There are research aspects to the Colorectal Cancer Awareness initiative. The voluntary surveys that visitors to the booth are asked to fill out help the team evaluate participants' current knowledge and behavior and their future intentions.
"From the assessments, we have found that from those individuals who should be getting screened for colorectal cancer, age 50 and older, only about 50 percent have gotten screened," Sanchez said. "Therefore, it is crucial for us to continue educating the southern New Mexico communities in an effort to encourage them to get screened."

She said they will also be contacting doctors' offices in the cities they are visiting with their education booth. "We are going to be comparing screening rates in southern New Mexico from 2010 and 2011 in the future," she said.

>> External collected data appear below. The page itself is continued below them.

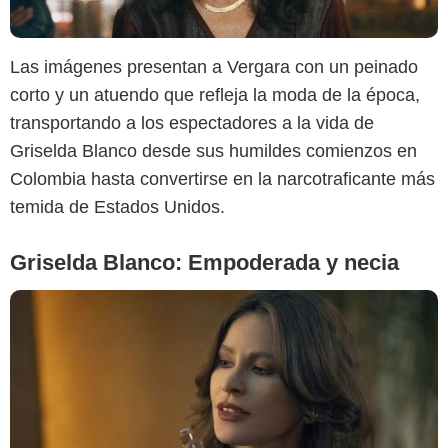
Las imágenes presentan a Vergara con un peinado
Netflix
corto y un atuendo que refleja la moda de la época,
transportando a los espectadores a la vida de
Griselda Blanco desde sus humildes comienzos en
Colombia hasta convertirse en la narcotraficante más
temida de Estados Unidos.
Griselda Blanco: Empoderada y necia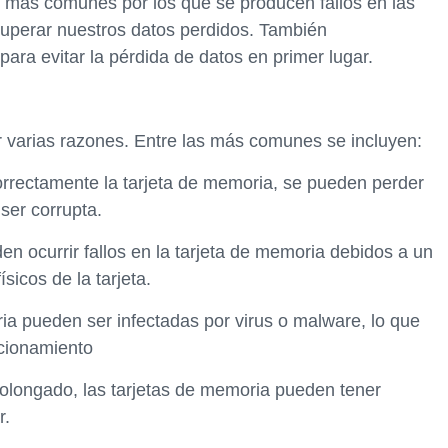
os más comunes por los que se producen fallos en las
uperar nuestros datos perdidos. También
ara evitar la pérdida de datos en primer lugar.
r varias razones. Entre las más comunes se incluyen:
correctamente la tarjeta de memoria, se pueden perder
ser corrupta.
 ocurrir fallos en la tarjeta de memoria debidos a un
icos de la tarjeta.
ria pueden ser infectadas por virus o malware, lo que
ncionamiento
rolongado, las tarjetas de memoria pueden tener
r.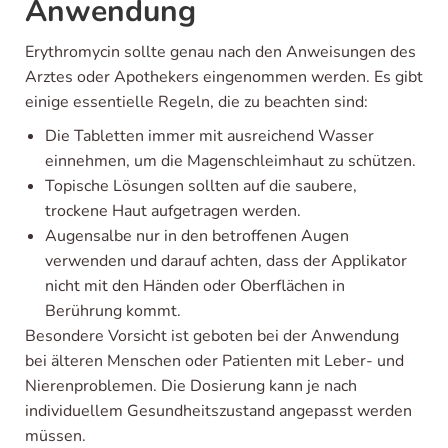
Anwendung
Erythromycin sollte genau nach den Anweisungen des
Arztes oder Apothekers eingenommen werden. Es gibt
einige essentielle Regeln, die zu beachten sind:
Die Tabletten immer mit ausreichend Wasser
einnehmen, um die Magenschleimhaut zu schützen.
Topische Lösungen sollten auf die saubere,
trockene Haut aufgetragen werden.
Augensalbe nur in den betroffenen Augen
verwenden und darauf achten, dass der Applikator
nicht mit den Händen oder Oberflächen in
Berührung kommt.
Besondere Vorsicht ist geboten bei der Anwendung
bei älteren Menschen oder Patienten mit Leber- und
Nierenproblemen. Die Dosierung kann je nach
individuellem Gesundheitszustand angepasst werden
müssen.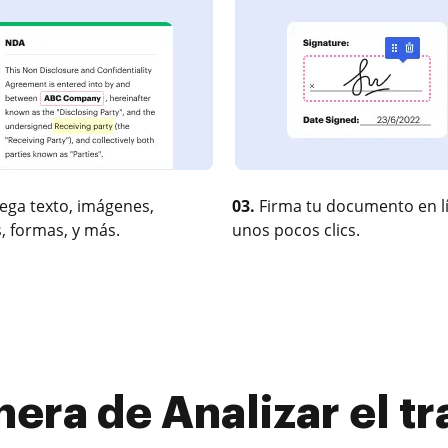
ega texto, imágenes,
03.
Firma tu documento en l
, formas, y más.
unos pocos clics.
era de Analizar el tr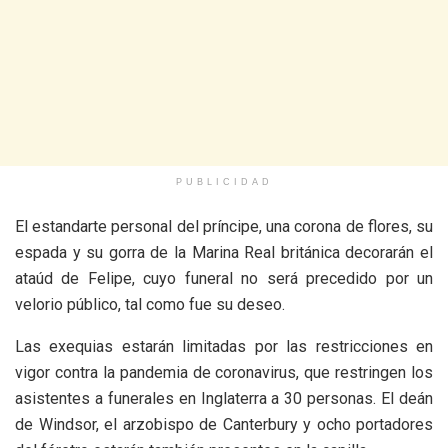
PUBLICIDAD
El estandarte personal del príncipe, una corona de flores, su
espada y su gorra de la Marina Real británica decorarán el
ataúd de Felipe, cuyo funeral no será precedido por un
velorio público, tal como fue su deseo.
Las exequias estarán limitadas por las restricciones en
vigor contra la pandemia de coronavirus, que restringen los
asistentes a funerales en Inglaterra a 30 personas. El deán
de Windsor, el arzobispo de Canterbury y ocho portadores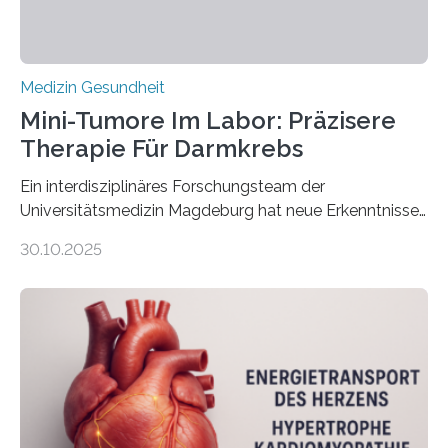
Medizin Gesundheit
Mini-Tumore Im Labor: Präzisere
Therapie Für Darmkrebs
Ein interdisziplinäres Forschungsteam der
Universitätsmedizin Magdeburg hat neue Erkenntnisse
gewonnen, wie Darmkrebs künftig individueller
30.10.2025
behandelt werden kann. In ihrer aktuellen Studie,
veröffentlicht in der Fachzeitschrift Molecular
Oncology, zeigen die Forschenden, dass Mini-Tumore
aus Gewebe von Patientinnen und Patienten –
sogenannte Organoide – genutzt werden können, um
vorab zu prüfen, welche Medikamente am besten
wirken. Dabei wurde ein Eiweiß identifiziert, das künftig
als Biomarker für die Wahl der passenden Therapie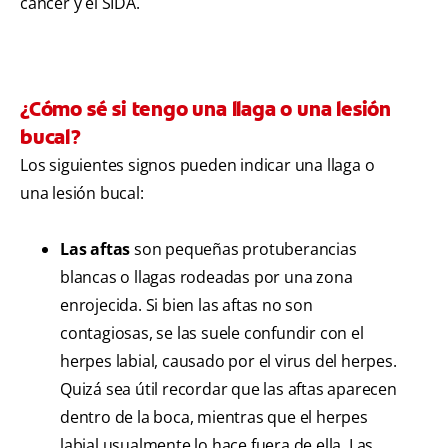
cáncer y el SIDA.
¿Cómo sé si tengo una llaga o una lesión
bucal?
Los siguientes signos pueden indicar una llaga o
una lesión bucal:
Las aftas
son pequeñas protuberancias
blancas o llagas rodeadas por una zona
enrojecida. Si bien las aftas no son
contagiosas, se las suele confundir con el
herpes labial, causado por el virus del herpes.
Quizá sea útil recordar que las aftas aparecen
dentro de la boca, mientras que el herpes
labial usualmente lo hace fuera de ella. Las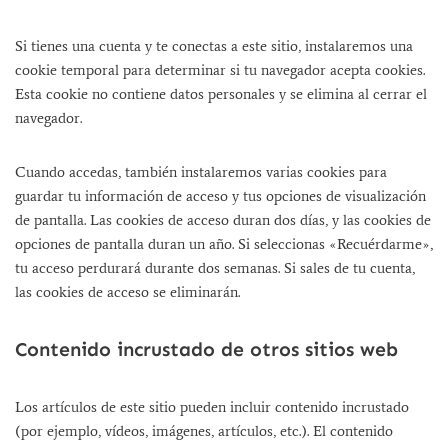
Si tienes una cuenta y te conectas a este sitio, instalaremos una
cookie temporal para determinar si tu navegador acepta cookies.
Esta cookie no contiene datos personales y se elimina al cerrar el
navegador.
Cuando accedas, también instalaremos varias cookies para
guardar tu información de acceso y tus opciones de visualización
de pantalla. Las cookies de acceso duran dos días, y las cookies de
opciones de pantalla duran un año. Si seleccionas «Recuérdarme»,
tu acceso perdurará durante dos semanas. Si sales de tu cuenta,
las cookies de acceso se eliminarán.
Contenido incrustado de otros sitios web
Los artículos de este sitio pueden incluir contenido incrustado
(por ejemplo, vídeos, imágenes, artículos, etc.). El contenido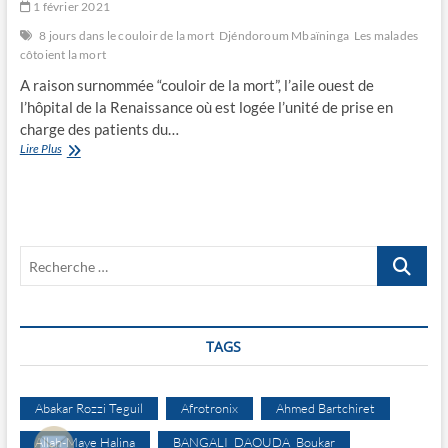
1 février 2021
8 jours dans le couloir de la mort
Djéndoroum Mbaïninga
Les malades
côtoient la mort
A raison surnommée “couloir de la mort”, l’aile ouest de
l’hôpital de la Renaissance où est logée l’unité de prise en
charge des patients du…
8
Lire Plus
jours
dans
le
couloir
de
Recherche
la
mort
…
TAGS
Abakar Rozzi Teguil
Afrotronix
Ahmed Bartchiret
Allah-Maye Halina
BANGALI DAOUDA Boukar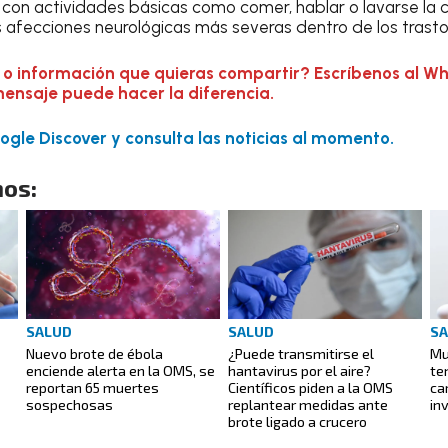
 con actividades básicas como comer, hablar o lavarse la car
 afecciones neurológicas más severas dentro de los trastor
 o información que quieras compartir? Escríbenos al W
mensaje puede hacer la diferencia.
gle Discover y consulta las noticias al momento.
os:
SALUD
SALUD
S
Nuevo brote de ébola
¿Puede transmitirse el
Mu
enciende alerta en la OMS, se
hantavirus por el aire?
te
reportan 65 muertes
Científicos piden a la OMS
ca
sospechosas
replantear medidas ante
in
brote ligado a crucero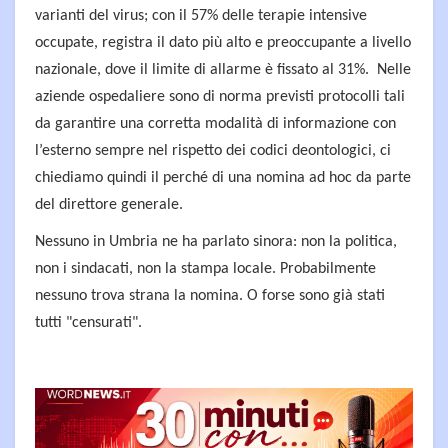
varianti del virus; con il 57% delle terapie intensive
occupate, registra il dato più alto e preoccupante a livello
nazionale, dove il limite di allarme è fissato al 31%. Nelle
aziende ospedaliere sono di norma previsti protocolli tali
da garantire una corretta modalità di informazione con
l’esterno sempre nel rispetto dei codici deontologici, ci
chiediamo quindi il perché di una nomina ad hoc da parte
del direttore generale.
Nessuno in Umbria ne ha parlato sinora: non la politica,
non i sindacati, non la stampa locale. Probabilmente
nessuno trova strana la nomina. O forse sono già stati
tutti "censurati".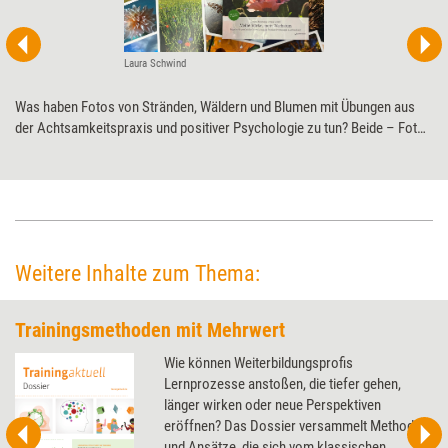
Laura Schwind
Was haben Fotos von Stränden, Wäldern und Blumen mit Übungen aus
der Achtsamkeitspraxis und positiver Psychologie zu tun? Beide – Fotos
wie Übungen – bringen uns dazu, innezuhalten, durchzuatmen und
gestärkt den Herausforderungen des Alltags entgegenzutreten. Das ist
die Idee des Kartensets „Meine Stärke, mein Wachstum“. Training aktuell
hat es im Praxistest genauer unter die Lupe genommen.
Weitere Inhalte zum Thema:
Trainingsmethoden mit Mehrwert
Wie können Weiterbildungsprofis
Lernprozesse anstoßen, die tiefer gehen,
länger wirken oder neue Perspektiven
eröffnen? Das Dossier versammelt Methoden
und Ansätze, die sich vom klassischen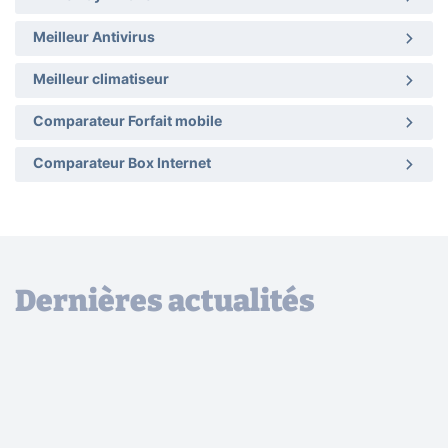
Meilleur Antivirus
Meilleur climatiseur
Comparateur Forfait mobile
Comparateur Box Internet
Dernières actualités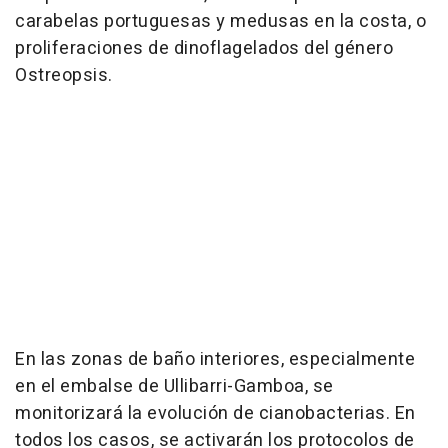
carabelas portuguesas y medusas en la costa, o
proliferaciones de dinoflagelados del género
Ostreopsis.
En las zonas de baño interiores, especialmente
en el embalse de Ullibarri-Gamboa, se
monitorizará la evolución de cianobacterias. En
todos los casos, se activarán los protocolos de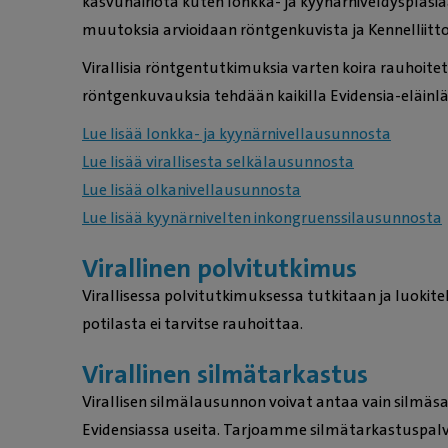
kasvuhäiriötä kuten lonkka- ja kyynärniveldysplasi
muutoksia arvioidaan röntgenkuvista ja Kennelliitto
Virallisia röntgentutkimuksia varten koira rauhoite
röntgenkuvauksia tehdään kaikilla Evidensia-eläinlä
Lue lisää lonkka- ja kyynärnivellausunnosta
Lue lisää virallisesta selkälausunnosta
Lue lisää olkanivellausunnosta
Lue lisää kyynärnivelten inkongruenssilausunnosta
Virallinen polvitutkimus
Virallisessa polvitutkimuksessa tutkitaan ja luokit
potilasta ei tarvitse rauhoittaa.
Virallinen silmätarkastus
Virallisen silmälausunnon voivat antaa vain silmäsai
Evidensiassa useita. Tarjoamme silmätarkastuspal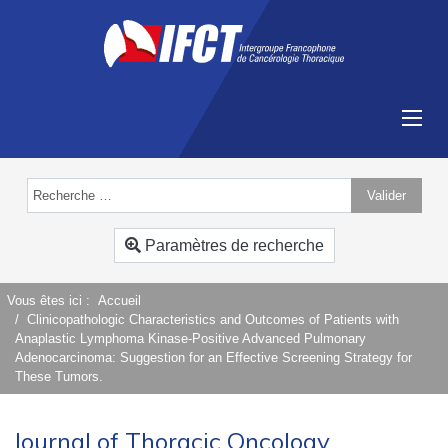
Valider
Type 2 or more characters for results.
Paramètres de recherche
Vous êtes ici :
Accueil
Clinicopathologic Characteristics and Outcomes of Patients with
Anaplastic Lymphoma Kinase-Positive Advanced Pulmonary
Adenocarcinoma: Suggestion for an Effective Screening Strategy for
These Tumors.
Journal of Thoracic Oncology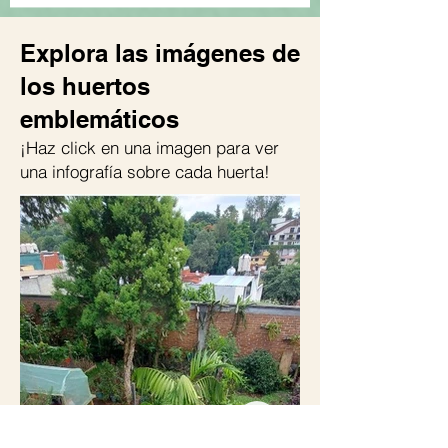
Explora las imágenes de
los huertos
emblemáticos
¡Haz click en una imagen para ver
una infografía sobre cada huerta!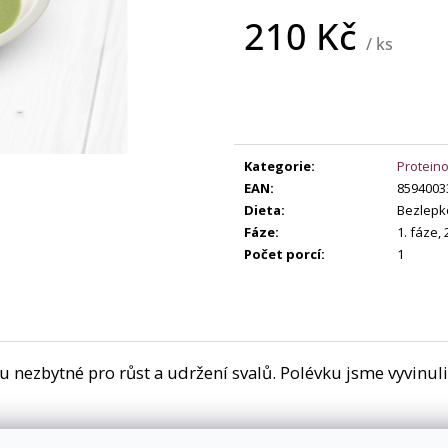
369 Kč
149 Kč
210 Kč
/ ks
Měrná
cena:
Kategorie
:
Proteino
EAN
:
8594003
Dieta
:
Bezlepk
Fáze
:
1. fáze, 
Počet porcí
:
1
ou nezbytné pro růst a udržení svalů. Polévku jsme vyvinul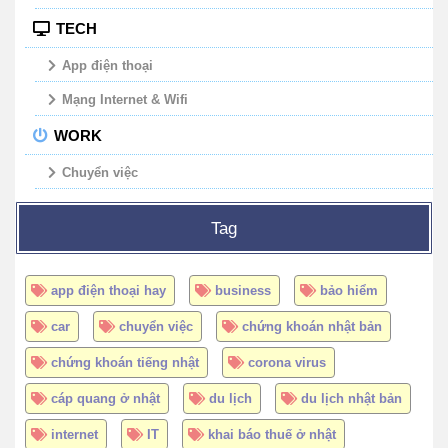
TECH
App điện thoại
Mạng Internet & Wifi
WORK
Chuyển việc
Tag
app điện thoại hay
business
bảo hiểm
car
chuyển việc
chứng khoán nhật bản
chứng khoán tiếng nhật
corona virus
cáp quang ở nhật
du lịch
du lịch nhật bản
internet
IT
khai báo thuế ở nhật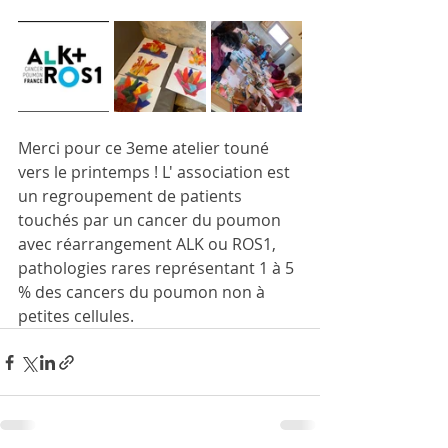
Merci pour ce 3eme atelier touné 
vers le printemps ! L' association est 
un regroupement de patients 
touchés par un cancer du poumon 
avec réarrangement ALK ou ROS1, 
pathologies rares représentant 1 à 5 
% des cancers du poumon non à 
petites cellules.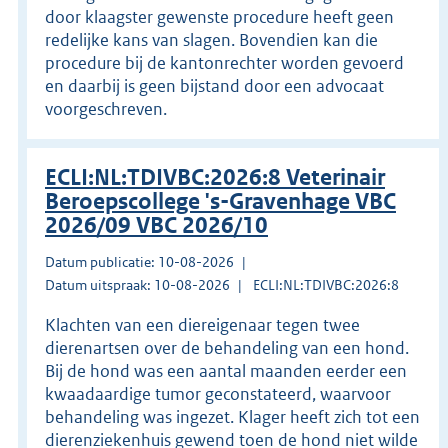
door klaagster gewenste procedure heeft geen
redelijke kans van slagen. Bovendien kan die
procedure bij de kantonrechter worden gevoerd
en daarbij is geen bijstand door een advocaat
voorgeschreven.
ECLI:NL:TDIVBC:2026:8 Veterinair
Beroepscollege 's-Gravenhage VBC
2026/09 VBC 2026/10
Datum publicatie: 10-08-2026
Datum uitspraak: 10-08-2026
ECLI:NL:TDIVBC:2026:8
Klachten van een diereigenaar tegen twee
dierenartsen over de behandeling van een hond.
Bij de hond was een aantal maanden eerder een
kwaadaardige tumor geconstateerd, waarvoor
behandeling was ingezet. Klager heeft zich tot een
dierenziekenhuis gewend toen de hond niet wilde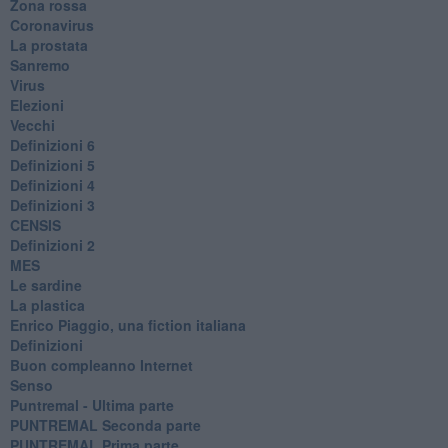
Zona rossa
Coronavirus
La prostata
Sanremo
Virus
Elezioni
Vecchi
Definizioni 6
Definizioni 5
Definizioni 4
Definizioni 3
CENSIS
​Definizioni 2
MES
Le sardine
La plastica
​Enrico Piaggio, una fiction italiana
Definizioni
​Buon compleanno Internet
Senso
Puntremal - Ultima parte
PUNTREMAL Seconda parte
​PUNTREMAL Prima parte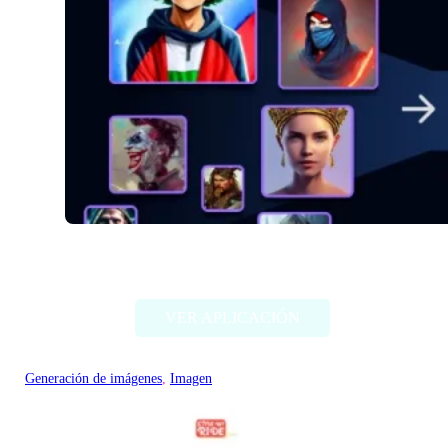
Alter Ego AI
VER APLICACIÓN
Generación de imágenes
, 
Imagen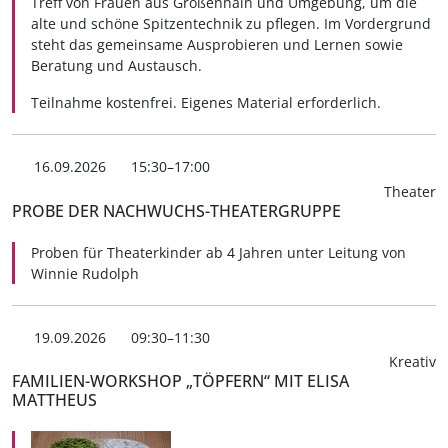
Treff von Frauen aus Großenhain und Umgebung, um die
alte und schöne Spitzentechnik zu pflegen. Im Vordergrund
steht das gemeinsame Ausprobieren und Lernen sowie
Beratung und Austausch.
Teilnahme kostenfrei. Eigenes Material erforderlich.
16.09.2026
15:30–17:00
Theater
PROBE DER NACHWUCHS-THEATERGRUPPE
Proben für Theaterkinder ab 4 Jahren unter Leitung von
Winnie Rudolph
19.09.2026
09:30–11:30
Kreativ
FAMILIEN-WORKSHOP „TÖPFERN“ MIT ELISA
MATTHEUS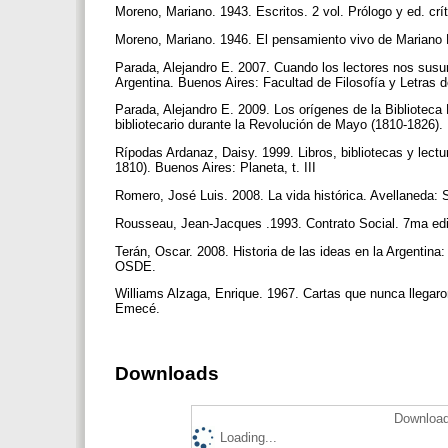
Moreno, Mariano. 1943. Escritos. 2 vol. Prólogo y ed. cr
Moreno, Mariano. 1946. El pensamiento vivo de Mariano
Parada, Alejandro E. 2007. Cuando los lectores nos susurra
Argentina. Buenos Aires: Facultad de Filosofía y Letras 
Parada, Alejandro E. 2009. Los orígenes de la Biblioteca
bibliotecario durante la Revolución de Mayo (1810-1826). 
Rípodas Ardanaz, Daisy. 1999. Libros, bibliotecas y lect
1810). Buenos Aires: Planeta, t. III
Romero, José Luis. 2008. La vida histórica. Avellaneda: 
Rousseau, Jean-Jacques .1993. Contrato Social. 7ma edi
Terán, Oscar. 2008. Historia de las ideas en la Argentina
OSDE.
Williams Alzaga, Enrique. 1967. Cartas que nunca llega
Emecé.
Downloads
Download
Loading...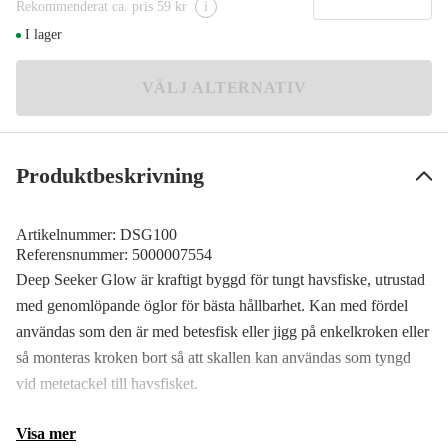
Rekommenderat ca. pris 59 kr
i
300 g
I lager
95 kr
500 g
VÄLJ ALTERNATIV
129 kr
Produktbeskrivning
Artikelnummer:
DSG100
Referensnummer:
5000007554
Deep Seeker Glow är kraftigt byggd för tungt havsfiske, utrustad
med genomlöpande öglor för bästa hållbarhet. Kan med fördel
användas som den är med betesfisk eller jigg på enkelkroken eller
så monteras kroken bort så att skallen kan användas som tyngd
vid metetackel till havsfisket.
Visa mer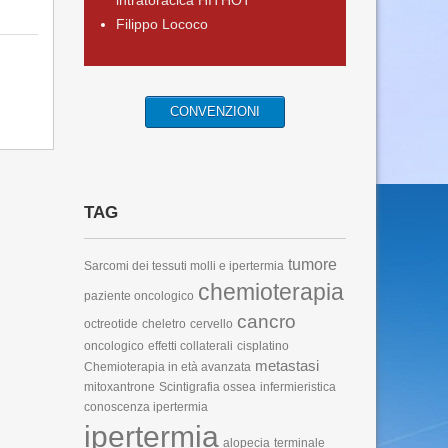
intratoracica HITHOT
Filippo Lococo
CONVENZIONI
TAG
tumore
Sarcomi dei tessuti molli e ipertermia
chemioterapia
paziente oncologico
cancro
octreotide
cheletro
cervello
oncologico
effetti collaterali
cisplatino
metastasi
Chemioterapia in età avanzata
mitoxantrone
Scintigrafia ossea
infermieristica
conoscenza ipertermia
ipertermia
alopecia
terminale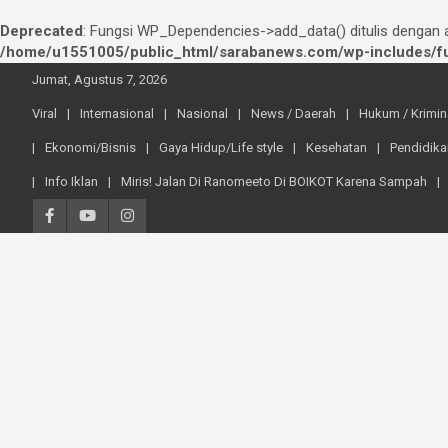
Deprecated
: Fungsi WP_Dependencies->add_data() ditulis dengan
/home/u1551005/public_html/sarabanews.com/wp-includes/fu
Skip
Jumat, Agustus 7, 2026
to
content
Viral
Internasional
Nasional
News / Daerah
Hukum / Krimin
Ekonomi/Bisnis
Gaya Hidup/Life style
Kesehatan
Pendidika
Info Iklan
Miris! Jalan Di Ranomeeto Di BOIKOT Karena Sampah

The Colorectal Cancer Awareness initiative is a small part of a large and well-established collaboration between NMSU and the Seattle-based Fred Hutchinson Cancer Research Center, the Partnership for the Advancement of Cancer Research: NMSU/FHCRC.

This two-institution team has been funded by the National Cancer Institute's Minority Institution / Cancer Center Partnership Program since 2002. NMSU is a "Hispanic Serving Institution" and involving minority and female students in the STEM areas (science, math, engineering and technology) is an institutional priority.

The lead NMSU researcher for the partnership is Mary O'Connell, a Regent's Professor in the Department of Plant and Environmental Sciences. She is an expert in Southwestern medicinal plants and is actively engaged in assessing the cancer-fighting properties of some of their chemical compounds

The partnership has included NMSU-FHCRC exchanges of students, faculty and staff over nearly a decade, she reports.

"Each summer, eight NMSU students work as interns in research groups at the FHCRC; others work on collaborative research projects year round, with shorter trips to Seattle for specialized techniques," O'Connell said. She said that to date, 188 NMSU students have been supported by partnership funds to work on various cancer projects.

According to O'Connell, $15 million in NCI grant money to the two institutions has been invested in cancer research, training and outreach activities related to the issue of cancer health disparities in New Mexico.

The partnership has engaged 18 NMSU faculty members from a diverse set of departments. While the majority of them are doing lab-based projects, others are focusing on issues such as the value of gardening in improving health on the Navajo Reservation, the impact of exposure to heavy metals on cancer risk in southern New Mexico, and the improvement of community outreach efforts promoting cervical cancer screening.

Janeth Sanchez's involvement in partnership projects while she was an NMSU graduate student helped her fulfill the requirements for her Master's in Public Health degree.

"Ms. Sanchez is a great example of the value of this partnership," O'Connell said. "She spent two summers at FHCRC to enrich her MPH training from NMSU. She is now a recognized Cancer Health Educator who has stayed in New Mexico to make our community a healthier place."